## TRECHO DO DOCUMENTO
══════

Assis Valente escreveu a famosa música à época, que traduz bem o sentimento geral do povo: “Pensei que o mundo ia se acabar/ E sem demora fui tratando de aproveitar/ Beijei na boca de quem não devia/ Peguei na mão de quem não conhecia/ Dancei um samba em traje de maiô/ E o tal mundo não se acabou… / Ih! Vai ter barulho e vai ter confusão/ Porque o mundo não se acabou”.
São muitos os livros sobre o tema. “O Carnaval, a peste e a ‘espanhola”, do Ricardo Augusto dos Santos, pesquisador da Casa de Oswaldo Cruz, é um dos mais aclamados.
Estudiosos do Carnaval carioca garantem que nunca houve um carnaval como aquele de 1919.

══════

## TAREFA 1
Indique se cada afirmação está de acordo com o trecho sobre o Carnaval de 1919, respondendo sim ou não e citando literalmente as palavras decisivas: (a) Assis Valente compôs a música na mesma época dos fatos; (b) o livro de Ricardo Augusto dos Santos figura entre os mais aclamados sobre o tema; (c) segundo estudiosos, houve outros carnavais semelhantes ao de 1919.
## TAREFA 2
Reproduza fielmente o trecho sobre o Carnaval de 1919, começando em "Assis Valente escreveu" e terminando em "aquele de 1919.".
As linhas constituem material à parte, independente do trecho.

## DADOS PARA ANÁLISE

══════

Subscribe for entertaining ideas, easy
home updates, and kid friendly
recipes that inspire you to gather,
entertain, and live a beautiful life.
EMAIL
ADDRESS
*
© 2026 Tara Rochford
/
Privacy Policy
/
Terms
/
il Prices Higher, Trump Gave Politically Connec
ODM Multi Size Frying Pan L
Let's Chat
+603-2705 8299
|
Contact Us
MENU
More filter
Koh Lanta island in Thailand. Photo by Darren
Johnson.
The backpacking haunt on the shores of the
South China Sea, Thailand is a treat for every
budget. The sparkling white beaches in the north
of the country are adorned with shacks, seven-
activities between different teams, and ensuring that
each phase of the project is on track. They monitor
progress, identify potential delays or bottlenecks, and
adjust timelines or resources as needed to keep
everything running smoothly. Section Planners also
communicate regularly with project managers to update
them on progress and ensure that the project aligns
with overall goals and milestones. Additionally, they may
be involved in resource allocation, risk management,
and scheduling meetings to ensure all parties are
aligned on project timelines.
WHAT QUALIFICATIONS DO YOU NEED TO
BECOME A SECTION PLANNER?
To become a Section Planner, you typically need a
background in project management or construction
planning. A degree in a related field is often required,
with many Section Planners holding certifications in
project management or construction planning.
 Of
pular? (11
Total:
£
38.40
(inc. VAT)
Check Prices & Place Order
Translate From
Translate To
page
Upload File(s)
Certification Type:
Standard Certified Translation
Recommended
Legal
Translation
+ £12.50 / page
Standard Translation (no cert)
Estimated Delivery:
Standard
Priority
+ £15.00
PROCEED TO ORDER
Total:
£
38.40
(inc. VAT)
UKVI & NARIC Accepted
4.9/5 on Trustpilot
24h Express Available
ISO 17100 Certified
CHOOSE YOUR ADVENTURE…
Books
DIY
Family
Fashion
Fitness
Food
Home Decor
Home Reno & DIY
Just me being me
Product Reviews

══════

## RESOLUÇÃO DO EXERCÍCIO 1
(a) Sim: "Assis Valente escreveu a famosa música à época".
(b) Sim: "é um dos mais aclamados".
(c) Não: "nunca houve um carnaval como aquele de 1919".

## RESOLUÇÃO DO EXERCÍCIO 2
Assis Valente escreveu a famosa música à época, que traduz bem o sentimento geral do povo: “Pensei que o mundo ia se acabar/ E sem demora fui tratando de aproveitar/ Beijei na boca de quem não devia/ Peguei na mão de quem não conhecia/ Dancei um samba em traje de maiô/ E o tal mundo não se acabou… / Ih! Vai ter barulho e vai ter confusão/ Porque o mundo não se acabou”.
São muitos os livros sobre o tema. “O Carnaval, a peste e a ‘espanhola”, do Ricardo Augusto dos Santos, pesquisador da Casa de Oswaldo Cruz, é um dos mais aclamados.
Estudiosos do Carnaval carioca garantem que nunca houve um carnaval como aquele de 1919.